The records —
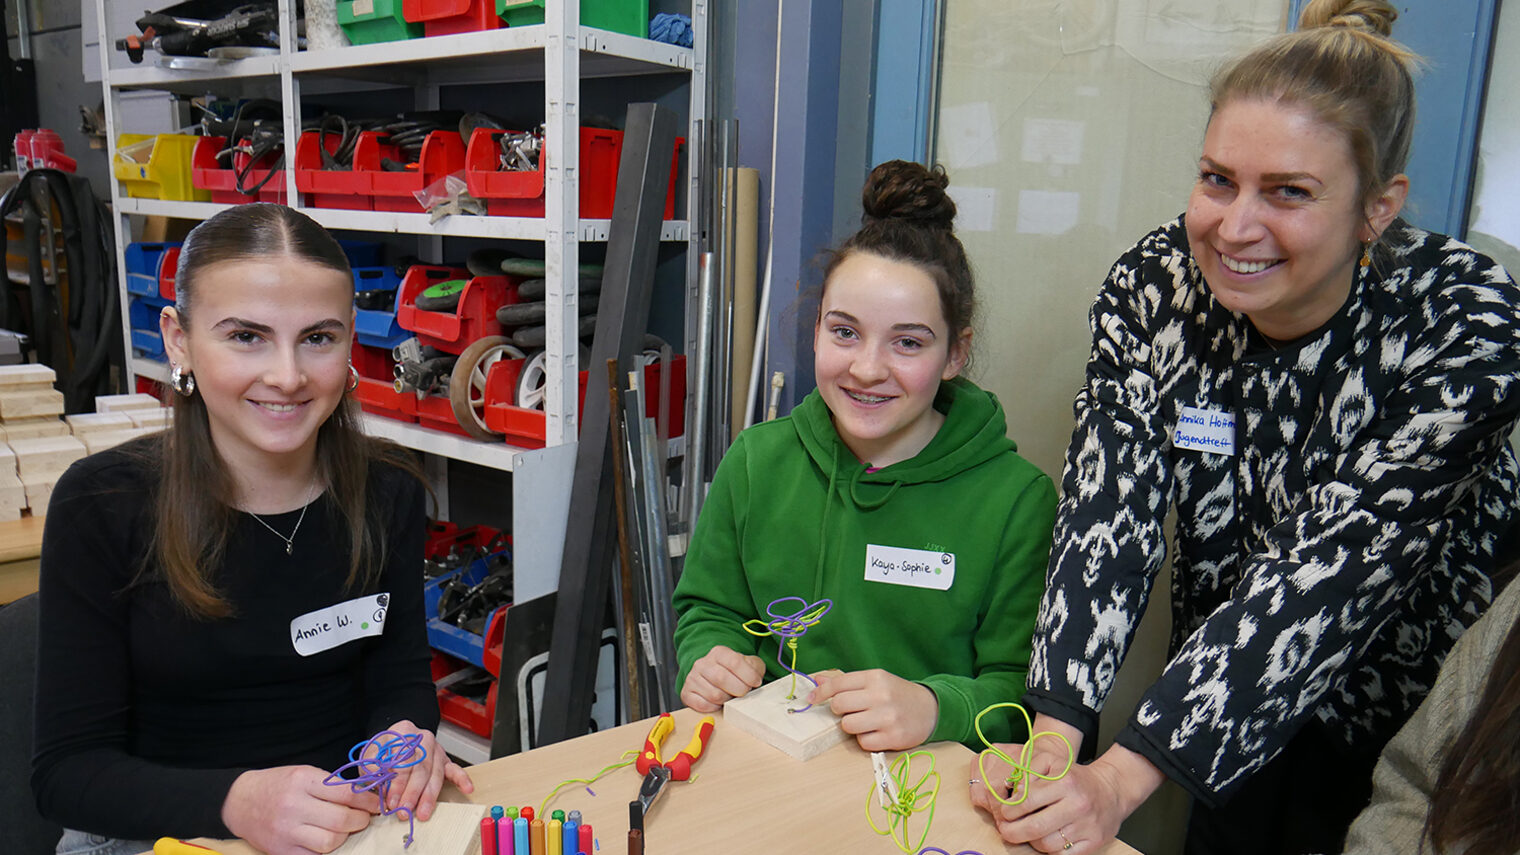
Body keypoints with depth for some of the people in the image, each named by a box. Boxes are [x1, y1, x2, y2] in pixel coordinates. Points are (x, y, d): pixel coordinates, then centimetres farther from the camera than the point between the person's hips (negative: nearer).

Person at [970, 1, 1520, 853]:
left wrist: (1121, 779, -39)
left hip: (1408, 722, -2)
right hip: (1229, 703, 3)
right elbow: (1109, 511, -22)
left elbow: (1330, 569, -32)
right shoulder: (1153, 287, -17)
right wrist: (1053, 740, -35)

How to complete this task — Write out all of the lines above again, instructions included, but decrease every number in the keypoint triples (the x and y pixel coordinates and the depth values) by 111 and keep the box coordinates unchanged. Leave the picture out.

Answer to this problem —
Body keypoints with depth for some of the people in the image, each named by a box. Boxes are [x1, y1, x2, y2] in pixel coordinates. Points are (x, y, d): pixel coordinates, then centimetres farther from the camera than the point between the person's hips (negative: nearer).

Person at [970, 1, 1520, 853]:
left wrist: (1010, 668, -150)
left hip: (1297, 611, -113)
right hip: (1118, 592, -108)
right elbow: (998, 400, -133)
left elbow: (1219, 458, -143)
right shoulder: (1042, 176, -128)
right wrist: (942, 629, -146)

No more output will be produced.